Belki

265 33 367
                                    

Ceylan'ın anlatımı ile

"Ne diyorsun anlamıyorum?"

"Ceylan sana git dedim. Uzaklaş, bir şey yap."

Onun baktığı yere baktığımda geçen günlerde tartıştığı kişiyi gördüm. "Bu kim?"

Gözlerini ondan ayırıp bana baktı. "Sana bunu sonra anlatacağım ama şimdi gitmen lazım."

"Neden?"

"Git dedim sana."

"Sana zarar verebilir."

Sabır dilercesine derin nefes alıp tekrar bana baktı. "Bana bak küçük buradan ayrılmıyorsun tamam mı? Gelince sana anlatırım."

'Peki' anlamında kafamı salladım. Onun yanına gideceği zaman arada dönüp bana bakıyordu. Tamam gelmiyoruz aq ne sürekli bakıyon?

Neyse konumuz bu değil. Onun yanına gittiğinde gayet rahat görünmeye çalışıyordu. Hatta böyle sinir bozucu gülümseme vardı. Amacı ne bunun? Karşısındaki adamı sinirlendirmekse gayet başarılı oluyordu. Adam yalandan gülümseyip sesini yükseltti.

"Olamaz anlıyor musun? Olamaz"

Ne olamaz lan?

Meryem'in dediklerini duymuyordum ama adam cidden sinirlenmişti. Yanlarına gidip 'kime bağırıyon orospu çocuğu' demek istesem de gitmedim.

"Bak sakince oturup bir yerde konuşalım. Böyle bitiremezsin. Her şey çok iyiydi."

Bu sefer Meryem'de sesini yükseltmişti. "Nesi iyiydi lan? Yaptığın şerefsizlikleri görmezden geldim ama nereye kadar?"

Adam elini kaldırıp Meryem'e dokunacağı zaman Meryem geri çekildi. "Bana dokunmayı aklının ucundan bile geçirme."

Adam zorla onu kolundan tutup kendine çekti ve sarıldı. Ben burada duramam lan. Gidip Meryem'in kolundan tutup o adamdan uzaklaştırdım. "Ben sana gelme demedim mi?"

Hiç ona bakmadım bile. Direkt adama bakıyordum. Nedense ona dokunmasını hatta konuşmasını bile istemiyordum.

"Ceylan gider misin?"

"Hayır."

"Bak biz aramızdaki durum-"

"Sizin aranızda bir şey olamaz tamam mı?" Bağırarak konuştuğum için biraz şaşırdı. Evet sinirliydim. Sesimi alçaltıp "Gidelim mi?" diye sorduğumda adam konuştu. "Bizim daha konuşacaklarımız bitmedi."
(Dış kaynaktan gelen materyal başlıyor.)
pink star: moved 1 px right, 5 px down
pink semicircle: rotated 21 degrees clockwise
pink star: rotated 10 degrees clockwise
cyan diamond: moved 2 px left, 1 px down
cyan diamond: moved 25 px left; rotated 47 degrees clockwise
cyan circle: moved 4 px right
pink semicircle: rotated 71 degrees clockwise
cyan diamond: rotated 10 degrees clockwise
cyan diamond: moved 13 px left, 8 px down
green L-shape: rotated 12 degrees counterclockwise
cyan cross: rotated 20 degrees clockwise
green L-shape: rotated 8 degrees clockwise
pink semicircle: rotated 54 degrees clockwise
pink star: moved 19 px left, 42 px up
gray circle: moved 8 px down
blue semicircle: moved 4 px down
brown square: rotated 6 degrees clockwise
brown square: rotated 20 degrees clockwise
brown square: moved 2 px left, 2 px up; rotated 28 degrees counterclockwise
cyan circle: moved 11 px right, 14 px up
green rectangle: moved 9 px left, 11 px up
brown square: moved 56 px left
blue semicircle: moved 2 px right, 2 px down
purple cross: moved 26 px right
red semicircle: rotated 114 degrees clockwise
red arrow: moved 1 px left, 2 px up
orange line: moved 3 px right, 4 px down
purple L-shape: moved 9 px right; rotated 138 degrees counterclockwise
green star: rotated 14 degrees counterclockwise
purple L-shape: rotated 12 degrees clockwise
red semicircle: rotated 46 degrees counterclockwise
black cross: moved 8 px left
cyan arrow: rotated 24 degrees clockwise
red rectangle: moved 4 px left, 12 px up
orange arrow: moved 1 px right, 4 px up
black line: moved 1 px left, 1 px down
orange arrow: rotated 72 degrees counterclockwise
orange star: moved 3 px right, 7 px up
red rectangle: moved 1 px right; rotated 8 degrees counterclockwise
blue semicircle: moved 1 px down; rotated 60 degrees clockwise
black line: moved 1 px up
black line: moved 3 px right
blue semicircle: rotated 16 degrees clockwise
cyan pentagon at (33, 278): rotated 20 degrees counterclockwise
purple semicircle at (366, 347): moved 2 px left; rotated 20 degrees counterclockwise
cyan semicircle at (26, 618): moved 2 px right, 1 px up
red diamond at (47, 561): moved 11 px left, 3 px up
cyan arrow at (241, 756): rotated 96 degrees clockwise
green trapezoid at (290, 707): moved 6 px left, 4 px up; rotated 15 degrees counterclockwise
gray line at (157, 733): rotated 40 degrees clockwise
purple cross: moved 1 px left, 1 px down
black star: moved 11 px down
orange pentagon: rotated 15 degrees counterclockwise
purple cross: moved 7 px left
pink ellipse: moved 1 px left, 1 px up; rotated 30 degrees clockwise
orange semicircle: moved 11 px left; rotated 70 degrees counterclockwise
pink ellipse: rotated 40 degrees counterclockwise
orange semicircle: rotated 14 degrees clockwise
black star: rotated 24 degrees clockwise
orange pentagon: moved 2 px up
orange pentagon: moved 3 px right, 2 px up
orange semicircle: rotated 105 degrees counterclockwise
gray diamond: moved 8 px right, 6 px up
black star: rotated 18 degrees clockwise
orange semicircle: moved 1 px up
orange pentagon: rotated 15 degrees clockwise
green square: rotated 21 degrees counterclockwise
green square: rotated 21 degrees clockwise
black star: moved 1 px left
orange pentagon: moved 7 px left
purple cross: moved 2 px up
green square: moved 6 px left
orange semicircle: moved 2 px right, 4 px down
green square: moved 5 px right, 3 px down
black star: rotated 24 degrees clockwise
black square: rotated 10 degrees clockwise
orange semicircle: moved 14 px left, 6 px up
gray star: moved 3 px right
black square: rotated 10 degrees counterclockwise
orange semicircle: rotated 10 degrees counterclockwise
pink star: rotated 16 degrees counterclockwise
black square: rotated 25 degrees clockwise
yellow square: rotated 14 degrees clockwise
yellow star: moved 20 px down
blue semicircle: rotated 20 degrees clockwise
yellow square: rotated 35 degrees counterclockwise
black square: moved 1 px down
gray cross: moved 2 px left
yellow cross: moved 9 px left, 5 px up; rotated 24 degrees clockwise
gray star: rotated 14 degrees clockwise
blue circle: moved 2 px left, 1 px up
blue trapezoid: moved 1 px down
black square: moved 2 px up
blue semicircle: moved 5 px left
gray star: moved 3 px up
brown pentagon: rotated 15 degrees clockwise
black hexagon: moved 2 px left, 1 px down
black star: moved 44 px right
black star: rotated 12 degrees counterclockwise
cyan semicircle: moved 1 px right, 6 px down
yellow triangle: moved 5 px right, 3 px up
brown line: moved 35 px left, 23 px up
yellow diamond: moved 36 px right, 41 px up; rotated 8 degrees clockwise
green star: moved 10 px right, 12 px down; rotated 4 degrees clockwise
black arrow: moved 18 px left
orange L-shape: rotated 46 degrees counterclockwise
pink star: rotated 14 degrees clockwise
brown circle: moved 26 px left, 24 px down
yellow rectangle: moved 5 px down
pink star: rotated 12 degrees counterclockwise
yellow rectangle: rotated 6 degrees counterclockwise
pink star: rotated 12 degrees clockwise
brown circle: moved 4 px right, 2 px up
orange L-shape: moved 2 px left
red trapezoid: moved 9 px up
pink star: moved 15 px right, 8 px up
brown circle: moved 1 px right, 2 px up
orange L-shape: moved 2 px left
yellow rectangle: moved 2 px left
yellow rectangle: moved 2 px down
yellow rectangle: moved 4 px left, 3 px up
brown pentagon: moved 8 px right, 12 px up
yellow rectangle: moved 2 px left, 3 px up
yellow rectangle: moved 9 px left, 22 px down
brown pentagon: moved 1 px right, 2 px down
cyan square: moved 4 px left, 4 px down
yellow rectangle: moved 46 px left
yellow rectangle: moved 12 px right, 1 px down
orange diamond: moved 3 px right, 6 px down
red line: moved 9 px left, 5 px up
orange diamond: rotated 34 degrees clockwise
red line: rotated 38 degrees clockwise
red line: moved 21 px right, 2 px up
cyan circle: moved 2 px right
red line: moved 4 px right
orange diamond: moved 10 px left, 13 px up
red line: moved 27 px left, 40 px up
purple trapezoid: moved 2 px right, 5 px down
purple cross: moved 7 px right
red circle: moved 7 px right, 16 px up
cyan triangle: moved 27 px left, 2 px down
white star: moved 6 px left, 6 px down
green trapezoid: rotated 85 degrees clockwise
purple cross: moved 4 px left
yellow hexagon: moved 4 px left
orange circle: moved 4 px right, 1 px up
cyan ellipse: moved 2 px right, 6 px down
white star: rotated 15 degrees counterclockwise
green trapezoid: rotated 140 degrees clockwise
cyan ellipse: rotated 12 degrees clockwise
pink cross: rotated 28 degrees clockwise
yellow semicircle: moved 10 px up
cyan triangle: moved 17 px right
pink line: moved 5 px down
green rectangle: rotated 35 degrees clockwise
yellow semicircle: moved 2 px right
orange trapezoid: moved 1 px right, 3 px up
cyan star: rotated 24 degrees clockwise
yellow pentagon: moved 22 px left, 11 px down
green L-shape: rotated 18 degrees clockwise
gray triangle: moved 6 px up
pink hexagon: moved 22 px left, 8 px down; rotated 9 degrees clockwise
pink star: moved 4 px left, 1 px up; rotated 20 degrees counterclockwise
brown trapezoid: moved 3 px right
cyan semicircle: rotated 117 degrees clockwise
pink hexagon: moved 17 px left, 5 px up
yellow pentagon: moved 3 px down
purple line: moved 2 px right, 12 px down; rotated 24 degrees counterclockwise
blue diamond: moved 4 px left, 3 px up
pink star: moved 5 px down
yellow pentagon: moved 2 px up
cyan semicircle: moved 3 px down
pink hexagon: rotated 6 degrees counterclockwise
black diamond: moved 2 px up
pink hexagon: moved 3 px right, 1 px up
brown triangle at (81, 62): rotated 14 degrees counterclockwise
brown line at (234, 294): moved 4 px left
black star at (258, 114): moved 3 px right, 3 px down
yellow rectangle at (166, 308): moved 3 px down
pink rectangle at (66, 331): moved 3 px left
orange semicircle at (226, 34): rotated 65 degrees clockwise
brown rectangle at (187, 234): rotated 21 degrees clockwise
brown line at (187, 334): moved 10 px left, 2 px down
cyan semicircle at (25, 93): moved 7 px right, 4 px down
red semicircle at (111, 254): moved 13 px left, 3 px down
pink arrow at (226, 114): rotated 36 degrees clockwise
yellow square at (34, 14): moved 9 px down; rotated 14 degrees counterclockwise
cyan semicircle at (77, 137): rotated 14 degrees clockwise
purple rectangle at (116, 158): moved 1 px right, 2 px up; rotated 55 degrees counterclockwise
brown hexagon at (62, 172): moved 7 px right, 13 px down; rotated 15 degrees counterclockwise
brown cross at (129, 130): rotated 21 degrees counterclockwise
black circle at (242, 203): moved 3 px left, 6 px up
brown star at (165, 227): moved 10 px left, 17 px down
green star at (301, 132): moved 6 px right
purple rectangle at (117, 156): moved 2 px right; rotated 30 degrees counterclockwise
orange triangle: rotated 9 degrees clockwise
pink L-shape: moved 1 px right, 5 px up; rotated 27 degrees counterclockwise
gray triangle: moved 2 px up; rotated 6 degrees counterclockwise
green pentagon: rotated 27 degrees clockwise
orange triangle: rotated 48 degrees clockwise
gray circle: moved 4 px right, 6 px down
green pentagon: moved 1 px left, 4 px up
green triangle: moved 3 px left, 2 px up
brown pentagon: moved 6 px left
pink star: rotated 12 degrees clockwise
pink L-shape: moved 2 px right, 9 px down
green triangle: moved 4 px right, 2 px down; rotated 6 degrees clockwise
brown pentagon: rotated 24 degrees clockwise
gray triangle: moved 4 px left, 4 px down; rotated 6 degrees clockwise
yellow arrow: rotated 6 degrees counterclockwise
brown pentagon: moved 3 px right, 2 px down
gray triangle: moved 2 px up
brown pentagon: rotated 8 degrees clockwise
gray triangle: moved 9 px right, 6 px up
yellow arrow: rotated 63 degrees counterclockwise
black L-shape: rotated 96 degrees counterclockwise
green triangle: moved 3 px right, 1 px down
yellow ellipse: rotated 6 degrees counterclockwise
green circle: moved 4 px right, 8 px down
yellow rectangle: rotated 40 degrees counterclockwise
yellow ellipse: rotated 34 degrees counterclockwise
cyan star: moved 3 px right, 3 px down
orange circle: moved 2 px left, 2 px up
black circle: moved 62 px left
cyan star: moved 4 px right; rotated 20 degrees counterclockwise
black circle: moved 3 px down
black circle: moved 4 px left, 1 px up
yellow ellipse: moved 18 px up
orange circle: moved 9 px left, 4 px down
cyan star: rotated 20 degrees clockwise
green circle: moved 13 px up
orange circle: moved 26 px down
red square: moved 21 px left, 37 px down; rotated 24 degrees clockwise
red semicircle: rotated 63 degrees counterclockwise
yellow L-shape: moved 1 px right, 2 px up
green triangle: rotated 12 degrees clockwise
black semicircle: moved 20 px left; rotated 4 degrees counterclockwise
"Hayır bitti. Eğer bir kere daha karşıma çıkarsan seni öldürürüm anladın mı? Ceylan yürü gidelim." Mal gibi durup adama baktığım için beni sürükleyerek götürüyordu.

"Anlat kıvırcık."

"Şimd-"

"Evet şimdi anlatacaksın."

Gözünü devirip gördüğü banka oturdu. Bende yanına oturduğumda anlatmaya başladı.

"Adı Emre. Çocukluktan beri tanıyorum. Hatta ona aşığım sanıyordum. Aşık değildim. Bana verdiği değer gözümü boyamıştı. Bir sürü yanlış şey yaptı. Yalanlar söyledi. Salak gibi affettim. En son yaptığı şeyi istesem de affedemem. Aldattı. En yakın arkadaşımla aldattı."

Ne diyeceğimi bilmediğim için susuyordum. Onun gözleri dolduğunda sarıldım. "Zaten sevmiyormuşsun bunu da öğrenmiş oldun. Adamda zaten hayır yok. Valla siktir et. Kafaya takmaya bile değmez."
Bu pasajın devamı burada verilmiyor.